In this article, we are going to discuss introduction of the SON algorithm and map- reduce. Also, we will cover the First Map and First reduce and Second Map and Second Reduce. So let’s discuss it.
The SON algorithm :
The SON algorithm impart itself well to a parallel – computing environment. Each of the chunk can be treated in parallel, and the frequent Itemsets from each chunk unite to form the candidates.
You can dispense the candidates to many processors, have each processor count the support for each candidate in subset of the baskets, and at the end sum those supports to get the support for each candidate itemset in the complete dataset.
This procedure does not have to be carry out in map-reduce, but there is a natural way of indicating each of the two passes as a map -reduce operation. We shall abridge this map-reduce sequence below.
- First Map Function :
The allotted subset of the baskets is taken and frequent Itemsets in the subset using simple randomized algorithm is identified. Considering that algorithm, lower the support threshold from s to ps if each map task to get gets fraction p of the complete feed in file . The result is a set of key-value pairs (F, 1), where F is a frequent itemset from the specimen . The merit is always 1 and is immaterial.
- First Reduce Function :
Each reduce chore is allocated a set of keys, which are Itemsets. The worth is disregarded, and the reduce job simply produces those Itemsets that come into view one or more times . Thus, the result of the first reduce function is the candidate Itemsets.
- Second Map Function :
The map tasks for the second map function take all the output from the first reduce function (the candidate Itemsets) and a section of the input data file. Each map task counts the number of occurrences of each of the candidate Itemsets among the baskets in the section of the dataset that it was allocated. In this second map function (C, v) is the key pair value set will be the output, and where you can see the following parameters as follows.

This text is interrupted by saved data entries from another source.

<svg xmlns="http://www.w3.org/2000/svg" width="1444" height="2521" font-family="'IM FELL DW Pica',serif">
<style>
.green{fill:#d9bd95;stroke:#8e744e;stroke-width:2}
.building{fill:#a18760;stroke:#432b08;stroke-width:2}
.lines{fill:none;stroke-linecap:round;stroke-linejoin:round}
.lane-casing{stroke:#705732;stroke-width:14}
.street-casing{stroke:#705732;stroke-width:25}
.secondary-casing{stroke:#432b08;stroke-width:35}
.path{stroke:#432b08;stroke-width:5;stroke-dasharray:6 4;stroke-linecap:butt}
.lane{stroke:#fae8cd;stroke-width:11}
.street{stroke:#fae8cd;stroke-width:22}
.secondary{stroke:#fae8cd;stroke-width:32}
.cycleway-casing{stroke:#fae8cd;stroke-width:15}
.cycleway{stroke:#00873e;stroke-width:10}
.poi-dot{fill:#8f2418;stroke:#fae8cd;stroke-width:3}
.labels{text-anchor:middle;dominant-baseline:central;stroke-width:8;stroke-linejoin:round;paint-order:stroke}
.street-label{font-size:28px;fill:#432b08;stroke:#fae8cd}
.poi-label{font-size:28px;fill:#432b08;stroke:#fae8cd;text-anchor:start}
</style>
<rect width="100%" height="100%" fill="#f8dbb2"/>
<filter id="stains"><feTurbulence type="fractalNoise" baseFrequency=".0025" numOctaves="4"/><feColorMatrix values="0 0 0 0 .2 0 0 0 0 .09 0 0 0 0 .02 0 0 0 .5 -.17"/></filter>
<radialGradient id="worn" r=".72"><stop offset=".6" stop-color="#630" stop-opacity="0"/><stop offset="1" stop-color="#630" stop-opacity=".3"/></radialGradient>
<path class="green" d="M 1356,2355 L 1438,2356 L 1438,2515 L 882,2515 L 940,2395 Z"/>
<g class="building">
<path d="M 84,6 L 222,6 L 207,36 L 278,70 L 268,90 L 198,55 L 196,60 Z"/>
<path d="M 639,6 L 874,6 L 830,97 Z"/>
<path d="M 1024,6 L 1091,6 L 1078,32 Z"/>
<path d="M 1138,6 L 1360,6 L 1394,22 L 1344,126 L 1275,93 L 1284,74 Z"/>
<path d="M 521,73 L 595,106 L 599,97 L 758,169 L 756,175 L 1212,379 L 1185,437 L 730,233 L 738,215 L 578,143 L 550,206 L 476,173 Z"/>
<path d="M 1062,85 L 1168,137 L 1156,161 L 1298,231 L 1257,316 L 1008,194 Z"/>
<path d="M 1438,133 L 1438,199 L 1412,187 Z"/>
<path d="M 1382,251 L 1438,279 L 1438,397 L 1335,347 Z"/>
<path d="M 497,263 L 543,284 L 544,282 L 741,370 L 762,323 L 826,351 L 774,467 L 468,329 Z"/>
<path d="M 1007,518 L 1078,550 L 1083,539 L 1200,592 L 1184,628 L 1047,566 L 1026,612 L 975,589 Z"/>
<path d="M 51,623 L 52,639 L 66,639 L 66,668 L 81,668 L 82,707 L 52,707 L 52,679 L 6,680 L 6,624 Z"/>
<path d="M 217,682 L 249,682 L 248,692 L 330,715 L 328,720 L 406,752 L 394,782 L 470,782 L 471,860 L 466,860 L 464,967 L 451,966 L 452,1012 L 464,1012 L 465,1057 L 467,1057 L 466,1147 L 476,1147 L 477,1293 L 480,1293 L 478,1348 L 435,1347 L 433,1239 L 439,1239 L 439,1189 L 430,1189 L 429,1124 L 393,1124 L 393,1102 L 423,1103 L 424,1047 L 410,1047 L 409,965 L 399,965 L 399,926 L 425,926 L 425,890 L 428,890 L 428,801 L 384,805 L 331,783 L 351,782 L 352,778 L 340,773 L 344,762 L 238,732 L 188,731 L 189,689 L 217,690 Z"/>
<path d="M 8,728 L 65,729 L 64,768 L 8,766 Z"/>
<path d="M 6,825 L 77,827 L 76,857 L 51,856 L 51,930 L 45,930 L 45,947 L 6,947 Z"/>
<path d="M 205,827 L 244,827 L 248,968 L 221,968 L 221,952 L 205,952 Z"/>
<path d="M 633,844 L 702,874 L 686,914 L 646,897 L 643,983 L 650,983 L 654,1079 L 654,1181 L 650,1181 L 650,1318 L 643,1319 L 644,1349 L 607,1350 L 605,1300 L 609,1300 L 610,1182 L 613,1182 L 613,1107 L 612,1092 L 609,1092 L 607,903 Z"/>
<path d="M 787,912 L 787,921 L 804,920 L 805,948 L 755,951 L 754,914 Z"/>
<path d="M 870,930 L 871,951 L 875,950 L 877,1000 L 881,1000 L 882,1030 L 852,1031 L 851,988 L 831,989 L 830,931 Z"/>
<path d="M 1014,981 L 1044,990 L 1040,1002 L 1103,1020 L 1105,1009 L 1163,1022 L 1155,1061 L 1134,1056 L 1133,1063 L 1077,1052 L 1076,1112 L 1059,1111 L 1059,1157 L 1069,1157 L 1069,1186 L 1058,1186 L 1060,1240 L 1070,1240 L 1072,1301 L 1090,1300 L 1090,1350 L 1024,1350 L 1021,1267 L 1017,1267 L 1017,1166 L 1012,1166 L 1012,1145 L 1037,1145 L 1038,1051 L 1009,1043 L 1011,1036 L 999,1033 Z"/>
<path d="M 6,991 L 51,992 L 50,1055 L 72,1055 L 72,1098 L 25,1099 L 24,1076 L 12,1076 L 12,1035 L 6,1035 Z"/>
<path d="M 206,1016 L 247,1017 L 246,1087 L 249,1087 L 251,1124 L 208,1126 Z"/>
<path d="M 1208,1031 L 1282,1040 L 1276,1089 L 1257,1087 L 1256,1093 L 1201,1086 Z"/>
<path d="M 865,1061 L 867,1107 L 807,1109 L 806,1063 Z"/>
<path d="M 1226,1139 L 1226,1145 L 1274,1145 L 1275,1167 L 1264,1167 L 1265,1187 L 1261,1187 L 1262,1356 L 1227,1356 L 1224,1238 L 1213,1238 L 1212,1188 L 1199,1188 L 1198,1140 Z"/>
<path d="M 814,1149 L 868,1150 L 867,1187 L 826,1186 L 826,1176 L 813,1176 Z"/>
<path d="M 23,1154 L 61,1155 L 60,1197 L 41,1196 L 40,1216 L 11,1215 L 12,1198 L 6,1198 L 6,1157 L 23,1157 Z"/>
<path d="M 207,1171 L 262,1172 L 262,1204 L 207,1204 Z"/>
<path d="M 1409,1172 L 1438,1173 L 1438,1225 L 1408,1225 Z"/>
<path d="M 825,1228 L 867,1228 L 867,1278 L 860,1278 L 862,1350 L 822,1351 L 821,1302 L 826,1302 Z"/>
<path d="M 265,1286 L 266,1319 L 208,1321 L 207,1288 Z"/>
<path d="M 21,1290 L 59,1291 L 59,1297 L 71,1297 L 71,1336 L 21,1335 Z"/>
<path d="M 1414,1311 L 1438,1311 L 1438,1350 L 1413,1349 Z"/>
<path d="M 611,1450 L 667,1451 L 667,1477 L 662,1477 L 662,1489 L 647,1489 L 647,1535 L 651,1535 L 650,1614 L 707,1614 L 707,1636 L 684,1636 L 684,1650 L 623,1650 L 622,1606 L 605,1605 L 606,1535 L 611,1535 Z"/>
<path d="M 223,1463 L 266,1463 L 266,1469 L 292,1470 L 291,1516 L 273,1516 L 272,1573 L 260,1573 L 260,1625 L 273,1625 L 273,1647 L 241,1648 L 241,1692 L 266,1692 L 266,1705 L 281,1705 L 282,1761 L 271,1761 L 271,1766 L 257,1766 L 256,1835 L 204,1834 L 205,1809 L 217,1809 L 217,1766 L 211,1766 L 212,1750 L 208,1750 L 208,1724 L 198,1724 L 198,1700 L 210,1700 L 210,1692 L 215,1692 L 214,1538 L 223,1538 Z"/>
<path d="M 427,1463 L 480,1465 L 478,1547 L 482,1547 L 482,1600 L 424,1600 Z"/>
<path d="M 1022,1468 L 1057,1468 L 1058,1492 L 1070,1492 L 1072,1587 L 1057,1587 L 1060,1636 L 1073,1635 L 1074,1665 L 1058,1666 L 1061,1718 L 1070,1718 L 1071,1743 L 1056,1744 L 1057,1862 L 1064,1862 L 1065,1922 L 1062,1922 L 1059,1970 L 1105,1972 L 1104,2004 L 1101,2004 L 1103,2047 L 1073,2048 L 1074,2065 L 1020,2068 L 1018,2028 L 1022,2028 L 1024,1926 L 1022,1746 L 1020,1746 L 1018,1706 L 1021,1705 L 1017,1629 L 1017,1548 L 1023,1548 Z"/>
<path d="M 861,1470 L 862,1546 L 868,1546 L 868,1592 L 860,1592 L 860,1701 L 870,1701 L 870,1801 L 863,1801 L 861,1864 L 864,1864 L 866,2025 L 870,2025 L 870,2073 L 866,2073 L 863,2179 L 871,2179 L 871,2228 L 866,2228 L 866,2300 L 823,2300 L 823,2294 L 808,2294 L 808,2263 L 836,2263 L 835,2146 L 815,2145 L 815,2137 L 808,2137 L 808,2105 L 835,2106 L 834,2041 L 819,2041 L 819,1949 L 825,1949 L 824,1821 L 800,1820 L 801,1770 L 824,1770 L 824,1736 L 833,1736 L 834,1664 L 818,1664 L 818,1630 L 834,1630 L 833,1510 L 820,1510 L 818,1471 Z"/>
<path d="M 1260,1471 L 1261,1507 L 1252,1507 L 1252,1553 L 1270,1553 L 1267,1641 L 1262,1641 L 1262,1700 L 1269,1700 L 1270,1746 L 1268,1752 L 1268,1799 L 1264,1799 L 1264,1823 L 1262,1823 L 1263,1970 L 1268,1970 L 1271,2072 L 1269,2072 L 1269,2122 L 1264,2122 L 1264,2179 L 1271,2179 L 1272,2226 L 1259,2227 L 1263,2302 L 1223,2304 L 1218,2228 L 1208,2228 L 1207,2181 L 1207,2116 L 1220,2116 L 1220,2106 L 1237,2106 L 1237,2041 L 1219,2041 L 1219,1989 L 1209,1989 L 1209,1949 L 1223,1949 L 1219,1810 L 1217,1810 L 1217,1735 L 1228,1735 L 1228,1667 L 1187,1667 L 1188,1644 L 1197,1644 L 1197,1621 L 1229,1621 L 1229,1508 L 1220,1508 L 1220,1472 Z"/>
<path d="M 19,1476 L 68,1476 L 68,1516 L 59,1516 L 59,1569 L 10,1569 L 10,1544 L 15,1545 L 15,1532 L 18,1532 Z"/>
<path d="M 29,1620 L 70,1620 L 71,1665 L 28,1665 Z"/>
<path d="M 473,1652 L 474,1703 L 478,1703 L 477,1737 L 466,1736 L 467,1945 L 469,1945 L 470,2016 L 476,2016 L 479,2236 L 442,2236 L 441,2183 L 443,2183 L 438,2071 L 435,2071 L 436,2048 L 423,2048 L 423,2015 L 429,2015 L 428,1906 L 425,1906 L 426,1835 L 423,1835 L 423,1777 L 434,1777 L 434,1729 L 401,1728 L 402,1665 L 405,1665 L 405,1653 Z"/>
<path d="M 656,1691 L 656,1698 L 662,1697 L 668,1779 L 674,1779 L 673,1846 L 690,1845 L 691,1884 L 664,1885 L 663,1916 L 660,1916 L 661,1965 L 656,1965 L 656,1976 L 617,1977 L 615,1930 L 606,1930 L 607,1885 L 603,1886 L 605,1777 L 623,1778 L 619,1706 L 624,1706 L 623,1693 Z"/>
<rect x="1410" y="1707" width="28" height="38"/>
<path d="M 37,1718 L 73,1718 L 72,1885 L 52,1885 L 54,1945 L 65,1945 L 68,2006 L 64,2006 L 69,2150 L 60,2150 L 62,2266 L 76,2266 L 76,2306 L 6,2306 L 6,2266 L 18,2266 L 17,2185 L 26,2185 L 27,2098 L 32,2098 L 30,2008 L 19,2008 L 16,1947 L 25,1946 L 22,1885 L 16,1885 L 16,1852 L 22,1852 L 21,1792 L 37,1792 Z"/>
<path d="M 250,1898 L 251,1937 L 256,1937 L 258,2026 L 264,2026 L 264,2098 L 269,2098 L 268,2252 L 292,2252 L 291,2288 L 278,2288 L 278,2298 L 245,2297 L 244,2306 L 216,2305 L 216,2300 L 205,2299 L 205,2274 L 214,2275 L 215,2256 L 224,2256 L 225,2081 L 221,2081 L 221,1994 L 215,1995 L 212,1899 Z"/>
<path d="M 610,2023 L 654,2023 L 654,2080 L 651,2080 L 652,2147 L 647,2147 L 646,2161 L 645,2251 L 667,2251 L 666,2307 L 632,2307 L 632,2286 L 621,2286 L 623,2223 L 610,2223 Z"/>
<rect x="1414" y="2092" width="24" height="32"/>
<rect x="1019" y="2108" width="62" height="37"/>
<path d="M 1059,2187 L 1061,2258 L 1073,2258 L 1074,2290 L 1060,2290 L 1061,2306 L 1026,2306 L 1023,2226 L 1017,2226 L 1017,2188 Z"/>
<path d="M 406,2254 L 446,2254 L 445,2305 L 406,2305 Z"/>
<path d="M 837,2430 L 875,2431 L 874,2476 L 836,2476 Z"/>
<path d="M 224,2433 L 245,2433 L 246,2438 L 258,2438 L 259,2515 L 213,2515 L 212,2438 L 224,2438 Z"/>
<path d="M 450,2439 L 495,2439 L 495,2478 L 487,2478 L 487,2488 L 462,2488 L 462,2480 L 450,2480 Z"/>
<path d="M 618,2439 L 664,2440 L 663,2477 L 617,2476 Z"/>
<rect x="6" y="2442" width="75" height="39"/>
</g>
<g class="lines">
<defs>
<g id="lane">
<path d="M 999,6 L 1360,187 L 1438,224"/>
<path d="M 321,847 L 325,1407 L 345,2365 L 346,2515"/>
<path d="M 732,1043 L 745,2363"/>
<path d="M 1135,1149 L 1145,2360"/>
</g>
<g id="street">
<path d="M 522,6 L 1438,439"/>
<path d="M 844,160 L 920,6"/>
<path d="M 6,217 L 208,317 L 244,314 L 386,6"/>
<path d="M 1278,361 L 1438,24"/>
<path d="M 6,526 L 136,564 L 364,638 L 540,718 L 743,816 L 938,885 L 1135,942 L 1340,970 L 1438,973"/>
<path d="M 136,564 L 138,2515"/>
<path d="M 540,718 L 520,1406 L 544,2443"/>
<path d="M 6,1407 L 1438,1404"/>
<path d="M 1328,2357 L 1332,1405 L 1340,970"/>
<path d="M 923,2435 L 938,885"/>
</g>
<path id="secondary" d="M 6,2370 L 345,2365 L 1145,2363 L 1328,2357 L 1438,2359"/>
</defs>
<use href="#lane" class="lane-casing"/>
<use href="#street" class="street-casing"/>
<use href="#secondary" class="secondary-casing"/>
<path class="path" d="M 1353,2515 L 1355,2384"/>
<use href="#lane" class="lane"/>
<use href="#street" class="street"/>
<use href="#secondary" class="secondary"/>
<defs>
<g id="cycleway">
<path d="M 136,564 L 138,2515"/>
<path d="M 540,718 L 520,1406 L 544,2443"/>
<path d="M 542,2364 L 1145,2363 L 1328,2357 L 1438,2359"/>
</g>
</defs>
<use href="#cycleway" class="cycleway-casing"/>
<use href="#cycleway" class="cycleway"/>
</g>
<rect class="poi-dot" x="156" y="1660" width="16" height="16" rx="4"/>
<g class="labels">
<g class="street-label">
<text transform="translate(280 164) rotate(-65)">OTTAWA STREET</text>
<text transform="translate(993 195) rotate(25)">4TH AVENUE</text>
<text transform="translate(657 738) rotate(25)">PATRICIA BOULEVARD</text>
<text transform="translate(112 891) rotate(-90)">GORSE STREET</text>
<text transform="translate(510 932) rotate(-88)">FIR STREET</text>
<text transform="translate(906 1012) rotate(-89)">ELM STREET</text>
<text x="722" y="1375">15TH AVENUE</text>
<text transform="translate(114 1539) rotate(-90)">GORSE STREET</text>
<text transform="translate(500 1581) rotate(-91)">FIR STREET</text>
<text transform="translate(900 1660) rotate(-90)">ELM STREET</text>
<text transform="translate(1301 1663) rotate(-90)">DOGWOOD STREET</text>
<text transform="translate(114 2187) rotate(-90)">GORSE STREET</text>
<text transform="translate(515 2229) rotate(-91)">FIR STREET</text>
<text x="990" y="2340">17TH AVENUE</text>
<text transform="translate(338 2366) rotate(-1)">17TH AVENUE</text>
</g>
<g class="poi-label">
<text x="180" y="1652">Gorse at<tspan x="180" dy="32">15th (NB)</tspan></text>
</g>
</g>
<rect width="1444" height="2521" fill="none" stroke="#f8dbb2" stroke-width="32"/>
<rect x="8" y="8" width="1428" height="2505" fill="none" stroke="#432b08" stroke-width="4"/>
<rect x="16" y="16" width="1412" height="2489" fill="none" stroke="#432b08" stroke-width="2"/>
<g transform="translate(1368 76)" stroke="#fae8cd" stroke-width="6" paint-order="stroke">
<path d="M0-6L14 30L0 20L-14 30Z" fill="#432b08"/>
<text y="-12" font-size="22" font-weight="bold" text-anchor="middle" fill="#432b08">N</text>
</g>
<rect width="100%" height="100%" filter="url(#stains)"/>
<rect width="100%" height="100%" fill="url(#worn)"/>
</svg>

C – It is one of candidate sets.
v – It is the support for the itemset included in the baskets that were input to the map task.
- Second Reduce Function :
The reduce tasks take the Itemsets they are provided as keys and aggregate the analogous values. The result is the complete support for each of the Itemsets that the reduce task was provided to handle. Those Itemsets whose sum of values is at least s are frequent in the entire dataset . So the reduce task outputs these Itemsets with their sum up . Itemsets that do not have total support at least s are not broadcasted to the output of the reduce task.